■ TASKS TO CARRY OUT
1. Reproduce word for word the portion of the passage on array storage that opens with the words containing "But if your" and closes with "to be updated.".
2. In the solution proposed by the passage on array storage, what would the index refer to?
3. Decide whether each statement agrees with the passage on array storage. Answer yes or no for each, and quote the deciding words from the passage.
(a) The default allocation growth scheme for a vector doubles the size of the underlying array when it becomes full.
(b) With a dynamic dataset, a shift in the array leaves the index unchanged.
(c) Under the proposed solution, pages would be filled automatically.
[DOCUMENT SEGMENT Boundary: Start]
If your dataset is static, then you can do that sorting offline, and make your array nice and tidy to be loaded up in memory at your application start up time, and either vector or array would work (provided you do the reserve call up front for vector, since the default allocation growth scheme double up the size of the underlying array whenever it gets full, and you wouldn't want to use up 16Gb of memory for only 9Gb worth of data).
But if your dataset is dynamic, it will be difficult to do efficient inserts in your set with a vector or an array. Recall that each insert within the array would create a shift of all the successor elements of one place. Of course, an index, like the kd tree you mention, will help by avoiding a full scan of the array, but if the selected points are scattered accross the array, the effect on memory and cache will essentially be the same. The shift would also mean that the index needs to be updated.
My solution would be to cut the array in pages (either list linked or array indexed) and store data in the pages. That way, it would be possible to group relevant elements together, while still retaining the speed of contiguous memory access within pages. The index would then refer to a page and an offset in that page. Pages wouldn't be filled automatically, which leaves rooms to insert related elements, or make shifts really cheap operations.
[DOCUMENT SEGMENT Boundary: End]
[EXTRACTED INFORMATION Boundary: Start]
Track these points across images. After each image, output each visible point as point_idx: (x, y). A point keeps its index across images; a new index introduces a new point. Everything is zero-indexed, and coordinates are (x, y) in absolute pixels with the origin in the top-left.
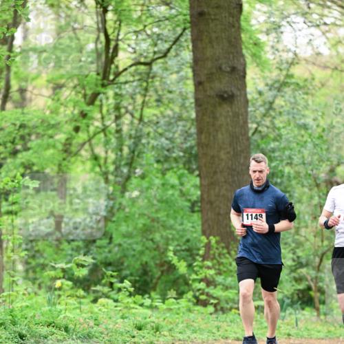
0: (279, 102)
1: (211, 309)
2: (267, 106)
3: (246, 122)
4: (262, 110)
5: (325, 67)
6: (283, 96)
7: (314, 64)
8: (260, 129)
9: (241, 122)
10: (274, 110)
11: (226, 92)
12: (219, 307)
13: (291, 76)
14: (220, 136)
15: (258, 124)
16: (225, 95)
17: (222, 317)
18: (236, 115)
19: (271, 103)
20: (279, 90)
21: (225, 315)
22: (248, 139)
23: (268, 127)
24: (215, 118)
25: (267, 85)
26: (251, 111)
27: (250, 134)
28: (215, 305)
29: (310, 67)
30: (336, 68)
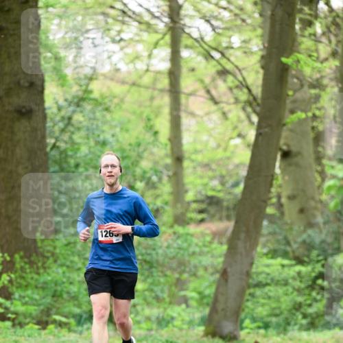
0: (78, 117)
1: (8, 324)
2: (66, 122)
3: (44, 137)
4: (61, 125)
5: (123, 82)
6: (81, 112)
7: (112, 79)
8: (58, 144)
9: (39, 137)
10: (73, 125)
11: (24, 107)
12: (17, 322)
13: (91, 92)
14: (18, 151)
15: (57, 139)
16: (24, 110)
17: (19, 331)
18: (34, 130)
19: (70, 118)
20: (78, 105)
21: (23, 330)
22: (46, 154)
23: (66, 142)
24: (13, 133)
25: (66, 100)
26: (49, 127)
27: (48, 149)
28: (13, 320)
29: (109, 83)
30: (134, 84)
[EXTRACTED INFORMATION Boundary: End]
[EXTRACTED INFORMATION Boundary: Start]
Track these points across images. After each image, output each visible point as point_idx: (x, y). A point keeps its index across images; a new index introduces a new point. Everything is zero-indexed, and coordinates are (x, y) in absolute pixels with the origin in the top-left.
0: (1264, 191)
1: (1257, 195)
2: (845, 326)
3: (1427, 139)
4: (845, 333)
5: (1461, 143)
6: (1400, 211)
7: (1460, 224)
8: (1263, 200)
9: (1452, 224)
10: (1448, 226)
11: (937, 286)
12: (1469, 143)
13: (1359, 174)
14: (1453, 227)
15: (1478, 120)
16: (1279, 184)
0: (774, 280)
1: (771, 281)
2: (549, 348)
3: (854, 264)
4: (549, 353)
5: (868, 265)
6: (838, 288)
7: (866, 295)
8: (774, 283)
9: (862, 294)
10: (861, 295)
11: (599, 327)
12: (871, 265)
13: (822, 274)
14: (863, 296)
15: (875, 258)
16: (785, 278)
[EXTRACTED INFORMATION Boundary: End]
■ RESPONSES
1.
But if your dataset is dynamic, it will be difficult to do efficient inserts in your set with a vector or an array. Recall that each insert within the array would create a shift of all the successor elements of one place. Of course, an index, like the kd tree you mention, will help by avoiding a full scan of the array, but if the selected points are scattered accross the array, the effect on memory and cache will essentially be the same. The shift would also mean that the index needs to be updated.

2. A page and an offset in that page.

3.
(a) Yes: "the default allocation growth scheme double up the size of the underlying array whenever it gets full"
(b) No: "The shift would also mean that the index needs to be updated."
(c) No: "Pages wouldn't be filled automatically"